The passes will be accepted in digital form – via a QR code scanned into the TousAntiCovid app – or as paper certificates provided by health authorities. 

The passes will be needed for concerts, festivals, theatre performances, community balls, trade shows and sporting events hosting more than 1,000 people. 

President Emmanuel Macron has promised they will never be used to create divisions within society. 

He says “places of everyday life” – restaurants, museums, cinemas, zoos, libraries and department stores included – may not ask for them. Schools, universities, workplaces and places of worship are also exempt.
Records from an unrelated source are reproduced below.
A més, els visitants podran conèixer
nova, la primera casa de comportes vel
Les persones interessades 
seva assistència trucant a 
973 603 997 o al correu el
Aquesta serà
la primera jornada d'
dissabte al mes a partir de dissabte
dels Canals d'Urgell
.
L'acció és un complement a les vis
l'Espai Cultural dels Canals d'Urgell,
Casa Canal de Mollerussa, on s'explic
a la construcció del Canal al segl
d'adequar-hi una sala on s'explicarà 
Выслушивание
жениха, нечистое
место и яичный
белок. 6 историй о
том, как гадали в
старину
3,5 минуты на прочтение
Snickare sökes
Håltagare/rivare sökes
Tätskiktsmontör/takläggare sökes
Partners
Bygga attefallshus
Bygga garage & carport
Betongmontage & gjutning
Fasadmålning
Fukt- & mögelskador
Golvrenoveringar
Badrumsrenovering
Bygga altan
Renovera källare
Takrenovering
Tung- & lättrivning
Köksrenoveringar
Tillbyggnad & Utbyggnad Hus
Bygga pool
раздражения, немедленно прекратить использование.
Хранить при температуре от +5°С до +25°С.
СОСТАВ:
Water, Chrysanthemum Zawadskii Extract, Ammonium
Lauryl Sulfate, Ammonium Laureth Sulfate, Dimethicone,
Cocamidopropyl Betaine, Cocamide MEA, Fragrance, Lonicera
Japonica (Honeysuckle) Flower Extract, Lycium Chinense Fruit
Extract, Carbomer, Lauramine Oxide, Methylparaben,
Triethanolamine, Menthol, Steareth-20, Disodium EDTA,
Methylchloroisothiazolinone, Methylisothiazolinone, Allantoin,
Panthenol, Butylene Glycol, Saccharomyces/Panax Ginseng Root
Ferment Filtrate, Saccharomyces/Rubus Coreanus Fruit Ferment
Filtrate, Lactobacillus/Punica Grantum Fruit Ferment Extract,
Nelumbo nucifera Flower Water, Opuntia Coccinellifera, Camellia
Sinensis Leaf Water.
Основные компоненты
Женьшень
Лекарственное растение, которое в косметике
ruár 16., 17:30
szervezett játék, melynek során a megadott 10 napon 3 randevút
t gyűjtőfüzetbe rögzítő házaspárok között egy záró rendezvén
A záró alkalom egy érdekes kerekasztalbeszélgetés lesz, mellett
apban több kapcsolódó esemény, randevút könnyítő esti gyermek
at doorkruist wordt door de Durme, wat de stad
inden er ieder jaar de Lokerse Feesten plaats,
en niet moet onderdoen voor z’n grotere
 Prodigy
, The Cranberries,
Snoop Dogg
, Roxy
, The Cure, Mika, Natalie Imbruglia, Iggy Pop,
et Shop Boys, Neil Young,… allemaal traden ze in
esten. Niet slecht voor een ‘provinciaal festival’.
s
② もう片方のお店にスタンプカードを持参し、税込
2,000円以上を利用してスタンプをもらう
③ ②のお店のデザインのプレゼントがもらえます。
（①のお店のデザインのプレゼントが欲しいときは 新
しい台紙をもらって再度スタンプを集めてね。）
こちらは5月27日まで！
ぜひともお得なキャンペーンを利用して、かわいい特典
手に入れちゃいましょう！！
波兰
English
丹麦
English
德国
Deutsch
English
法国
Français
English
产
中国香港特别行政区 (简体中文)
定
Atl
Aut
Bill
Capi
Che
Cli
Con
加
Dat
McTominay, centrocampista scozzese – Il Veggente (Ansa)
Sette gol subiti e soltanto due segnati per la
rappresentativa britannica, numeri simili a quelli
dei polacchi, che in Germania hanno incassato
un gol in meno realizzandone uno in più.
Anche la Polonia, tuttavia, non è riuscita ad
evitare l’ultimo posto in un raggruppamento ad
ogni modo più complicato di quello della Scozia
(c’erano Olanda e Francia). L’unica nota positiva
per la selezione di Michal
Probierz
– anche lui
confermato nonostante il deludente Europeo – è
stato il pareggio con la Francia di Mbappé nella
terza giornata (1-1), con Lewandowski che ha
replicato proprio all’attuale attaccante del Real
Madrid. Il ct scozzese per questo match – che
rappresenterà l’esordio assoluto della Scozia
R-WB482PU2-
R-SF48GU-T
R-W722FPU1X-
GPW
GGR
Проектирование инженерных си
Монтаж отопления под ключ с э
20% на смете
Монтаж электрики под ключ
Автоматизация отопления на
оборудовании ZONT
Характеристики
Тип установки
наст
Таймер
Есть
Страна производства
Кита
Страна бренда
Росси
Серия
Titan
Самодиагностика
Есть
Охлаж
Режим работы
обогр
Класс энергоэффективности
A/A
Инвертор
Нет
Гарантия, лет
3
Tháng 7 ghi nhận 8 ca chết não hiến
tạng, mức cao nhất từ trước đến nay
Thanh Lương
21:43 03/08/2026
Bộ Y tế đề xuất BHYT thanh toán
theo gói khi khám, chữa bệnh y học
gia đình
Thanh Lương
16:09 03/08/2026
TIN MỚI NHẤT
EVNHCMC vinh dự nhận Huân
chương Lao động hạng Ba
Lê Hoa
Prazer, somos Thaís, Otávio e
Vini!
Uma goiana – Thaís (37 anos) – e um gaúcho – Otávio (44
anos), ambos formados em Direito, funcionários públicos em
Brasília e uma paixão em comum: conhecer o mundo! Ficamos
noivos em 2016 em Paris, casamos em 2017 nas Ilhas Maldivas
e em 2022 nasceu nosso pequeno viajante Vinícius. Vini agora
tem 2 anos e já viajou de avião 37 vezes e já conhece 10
A request by resort operator Club Med to use the passes in its French holiday clubs was recently rejected by the government.

App's new feature

To help fend off a summer rebound of the virus, from 9 June France is adding a traceability feature to TousAntiCovid that will alert people who visit restaurants, bars and gyms if they cross paths with a person who later tests positive for Covid.

Businesses will be asked to put up posters of QR codes in their entryways. Customers then, using the TousAntiCovid app, will need to scan the codes before going inside. The date and time of their visit is then recorded.

Despite promises that personal data will be protected, and that QR codes will remain anonymous, there has been pushback from those who worry about too much information being put into the hands of the state.

“I would not want, one thing leading to another, for us to end up in a society where we are traced,” Olivier Faure, of the French Socialist Party, told France Info.

“The almost natural tendency is to collect as much data as possible … but I wouldn’t want to see the state have data that could be used against the people themselves.”

The government has argued that its smartphone app offers a more confidential method for contact tracing than the one used a year ago, when restaurants used notebooks to collect the names and phone numbers of customers.

"TousAntiCovid makes correlations made between the different QR codes, but keeps no location history,” assured O. “All data is erased after 15 days.”

So far 16 million people have downloaded the app, which from the summer will also be compatible with the EU’s digital Covid certificate.